--- What this task involves ---
In the material below, how many lines include the string "KiCad"? Answer with the number and nothing else.
____
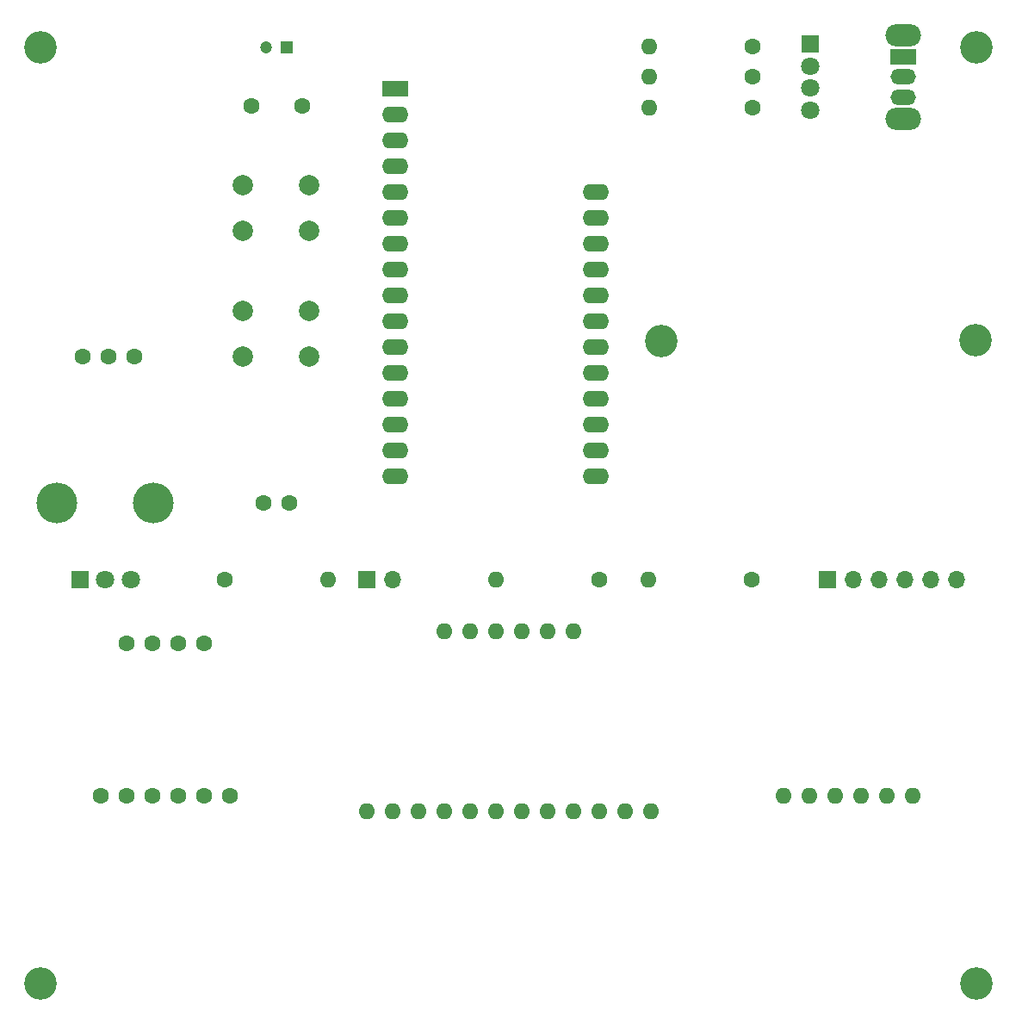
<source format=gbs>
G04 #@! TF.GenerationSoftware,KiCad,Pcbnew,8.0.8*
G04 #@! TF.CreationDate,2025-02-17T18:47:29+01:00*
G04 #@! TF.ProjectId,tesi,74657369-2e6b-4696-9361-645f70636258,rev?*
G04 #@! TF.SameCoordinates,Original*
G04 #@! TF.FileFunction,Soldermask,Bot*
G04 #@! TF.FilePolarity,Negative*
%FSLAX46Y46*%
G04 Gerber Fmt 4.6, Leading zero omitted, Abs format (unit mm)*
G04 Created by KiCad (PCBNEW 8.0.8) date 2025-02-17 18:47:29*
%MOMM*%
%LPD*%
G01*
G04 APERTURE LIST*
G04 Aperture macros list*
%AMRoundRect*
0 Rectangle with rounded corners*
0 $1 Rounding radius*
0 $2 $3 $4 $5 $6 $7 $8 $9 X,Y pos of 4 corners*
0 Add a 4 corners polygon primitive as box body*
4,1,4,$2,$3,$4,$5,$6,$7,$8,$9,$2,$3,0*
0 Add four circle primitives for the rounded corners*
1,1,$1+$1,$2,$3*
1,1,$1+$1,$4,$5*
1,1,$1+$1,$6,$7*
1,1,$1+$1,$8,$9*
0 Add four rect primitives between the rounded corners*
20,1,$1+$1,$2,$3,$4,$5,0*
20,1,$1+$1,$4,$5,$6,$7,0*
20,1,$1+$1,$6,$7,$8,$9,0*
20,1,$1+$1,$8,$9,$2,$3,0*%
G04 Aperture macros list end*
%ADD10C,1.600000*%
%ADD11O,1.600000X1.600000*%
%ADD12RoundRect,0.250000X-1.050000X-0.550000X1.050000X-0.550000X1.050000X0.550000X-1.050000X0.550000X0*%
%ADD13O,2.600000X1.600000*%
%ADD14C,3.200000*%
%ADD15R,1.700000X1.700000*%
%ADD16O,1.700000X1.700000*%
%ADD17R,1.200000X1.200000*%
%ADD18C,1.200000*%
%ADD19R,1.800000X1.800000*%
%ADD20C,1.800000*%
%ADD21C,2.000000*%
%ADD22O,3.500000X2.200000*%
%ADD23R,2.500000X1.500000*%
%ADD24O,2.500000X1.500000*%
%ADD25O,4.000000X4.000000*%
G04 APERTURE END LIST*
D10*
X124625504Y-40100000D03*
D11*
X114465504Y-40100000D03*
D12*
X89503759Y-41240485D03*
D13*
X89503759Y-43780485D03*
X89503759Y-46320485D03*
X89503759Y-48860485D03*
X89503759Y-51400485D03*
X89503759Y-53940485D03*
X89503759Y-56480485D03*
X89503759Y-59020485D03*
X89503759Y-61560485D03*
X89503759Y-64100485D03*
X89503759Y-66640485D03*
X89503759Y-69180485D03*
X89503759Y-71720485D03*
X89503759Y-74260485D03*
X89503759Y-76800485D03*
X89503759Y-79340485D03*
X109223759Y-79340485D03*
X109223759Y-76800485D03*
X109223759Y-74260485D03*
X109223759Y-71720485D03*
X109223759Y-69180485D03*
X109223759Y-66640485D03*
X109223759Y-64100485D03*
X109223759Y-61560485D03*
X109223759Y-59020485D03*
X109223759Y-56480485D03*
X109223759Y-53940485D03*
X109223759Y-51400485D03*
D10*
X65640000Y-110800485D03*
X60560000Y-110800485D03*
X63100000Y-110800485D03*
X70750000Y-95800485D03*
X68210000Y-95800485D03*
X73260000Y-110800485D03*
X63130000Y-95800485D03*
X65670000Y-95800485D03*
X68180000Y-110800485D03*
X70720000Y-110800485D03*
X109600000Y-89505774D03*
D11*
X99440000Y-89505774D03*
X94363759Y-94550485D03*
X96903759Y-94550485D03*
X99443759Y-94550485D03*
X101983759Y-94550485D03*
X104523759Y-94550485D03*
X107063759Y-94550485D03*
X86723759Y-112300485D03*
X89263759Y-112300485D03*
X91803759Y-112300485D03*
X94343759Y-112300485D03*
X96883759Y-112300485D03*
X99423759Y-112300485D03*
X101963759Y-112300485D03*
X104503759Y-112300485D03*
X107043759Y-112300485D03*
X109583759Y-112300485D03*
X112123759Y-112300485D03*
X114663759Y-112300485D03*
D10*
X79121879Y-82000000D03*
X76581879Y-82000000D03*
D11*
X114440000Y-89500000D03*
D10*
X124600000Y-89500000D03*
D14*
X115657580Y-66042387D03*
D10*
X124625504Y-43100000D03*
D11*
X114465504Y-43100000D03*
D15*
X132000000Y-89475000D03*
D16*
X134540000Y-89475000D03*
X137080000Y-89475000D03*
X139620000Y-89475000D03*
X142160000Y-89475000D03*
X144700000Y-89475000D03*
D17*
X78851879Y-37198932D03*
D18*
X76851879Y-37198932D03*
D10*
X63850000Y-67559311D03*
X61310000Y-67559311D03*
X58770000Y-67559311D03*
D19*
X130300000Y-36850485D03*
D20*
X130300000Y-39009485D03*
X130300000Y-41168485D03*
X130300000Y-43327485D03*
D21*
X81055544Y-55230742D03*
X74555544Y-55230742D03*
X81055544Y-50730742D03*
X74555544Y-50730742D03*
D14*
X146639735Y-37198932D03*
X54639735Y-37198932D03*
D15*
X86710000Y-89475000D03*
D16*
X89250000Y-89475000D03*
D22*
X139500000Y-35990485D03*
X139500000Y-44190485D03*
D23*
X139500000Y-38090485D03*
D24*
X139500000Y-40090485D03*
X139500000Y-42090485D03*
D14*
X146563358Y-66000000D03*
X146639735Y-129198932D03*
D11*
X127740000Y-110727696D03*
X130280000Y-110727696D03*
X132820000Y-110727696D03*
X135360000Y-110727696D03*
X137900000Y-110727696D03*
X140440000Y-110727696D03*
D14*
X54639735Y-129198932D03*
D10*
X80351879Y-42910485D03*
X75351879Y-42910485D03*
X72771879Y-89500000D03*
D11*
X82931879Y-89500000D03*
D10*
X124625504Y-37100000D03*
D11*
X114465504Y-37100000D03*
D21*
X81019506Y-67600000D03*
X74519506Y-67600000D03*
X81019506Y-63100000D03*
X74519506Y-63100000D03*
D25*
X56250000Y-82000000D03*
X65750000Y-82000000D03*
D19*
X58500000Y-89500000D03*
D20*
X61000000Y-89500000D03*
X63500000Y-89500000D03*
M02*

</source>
____
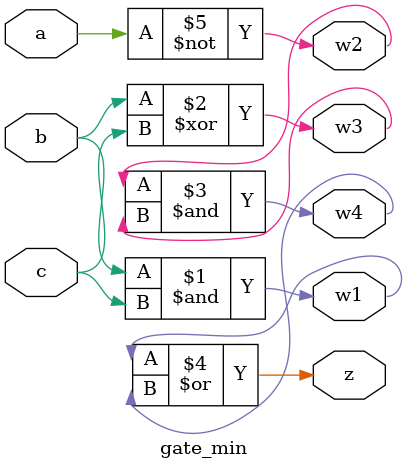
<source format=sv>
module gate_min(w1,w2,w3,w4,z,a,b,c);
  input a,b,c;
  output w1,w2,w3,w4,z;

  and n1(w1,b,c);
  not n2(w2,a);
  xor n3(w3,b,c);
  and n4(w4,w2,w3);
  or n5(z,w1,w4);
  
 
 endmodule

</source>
____
--- Response to this exercise ---
2